• _Required work_
Copy out each of the rows below character for character, with nothing left out or changed.

Saved entries:

◇ ◇ ◇ ◇ ◇ ◇ ◇

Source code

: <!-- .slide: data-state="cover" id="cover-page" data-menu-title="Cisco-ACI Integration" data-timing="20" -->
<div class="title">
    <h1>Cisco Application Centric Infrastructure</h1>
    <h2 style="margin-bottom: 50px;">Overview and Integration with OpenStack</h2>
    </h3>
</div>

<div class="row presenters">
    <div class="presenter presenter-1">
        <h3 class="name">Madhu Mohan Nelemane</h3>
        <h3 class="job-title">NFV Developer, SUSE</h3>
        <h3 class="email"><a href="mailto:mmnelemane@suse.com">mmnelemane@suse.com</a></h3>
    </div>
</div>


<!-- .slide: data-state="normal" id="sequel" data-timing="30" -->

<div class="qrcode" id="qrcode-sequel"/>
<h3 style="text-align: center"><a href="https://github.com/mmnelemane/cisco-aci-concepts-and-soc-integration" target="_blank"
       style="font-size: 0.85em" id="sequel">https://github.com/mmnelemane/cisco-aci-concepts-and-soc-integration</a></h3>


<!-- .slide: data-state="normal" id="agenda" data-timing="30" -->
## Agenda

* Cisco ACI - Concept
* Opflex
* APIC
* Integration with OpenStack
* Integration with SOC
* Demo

◇ ◇ ◇ ◇ ◇ ◇ ◇

• _Result of the task_
Source code

: <!-- .slide: data-state="cover" id="cover-page" data-menu-title="Cisco-ACI Integration" data-timing="20" -->
<div class="title">
    <h1>Cisco Application Centric Infrastructure</h1>
    <h2 style="margin-bottom: 50px;">Overview and Integration with OpenStack</h2>
    </h3>
</div>

<div class="row presenters">
    <div class="presenter presenter-1">
        <h3 class="name">Madhu Mohan Nelemane</h3>
        <h3 class="job-title">NFV Developer, SUSE</h3>
        <h3 class="email"><a href="mailto:mmnelemane@suse.com">mmnelemane@suse.com</a></h3>
    </div>
</div>


<!-- .slide: data-state="normal" id="sequel" data-timing="30" -->

<div class="qrcode" id="qrcode-sequel"/>
<h3 style="text-align: center"><a href="https://github.com/mmnelemane/cisco-aci-concepts-and-soc-integration" target="_blank"
       style="font-size: 0.85em" id="sequel">https://github.com/mmnelemane/cisco-aci-concepts-and-soc-integration</a></h3>


<!-- .slide: data-state="normal" id="agenda" data-timing="30" -->
## Agenda

* Cisco ACI - Concept
* Opflex
* APIC
* Integration with OpenStack
* Integration with SOC
* Demo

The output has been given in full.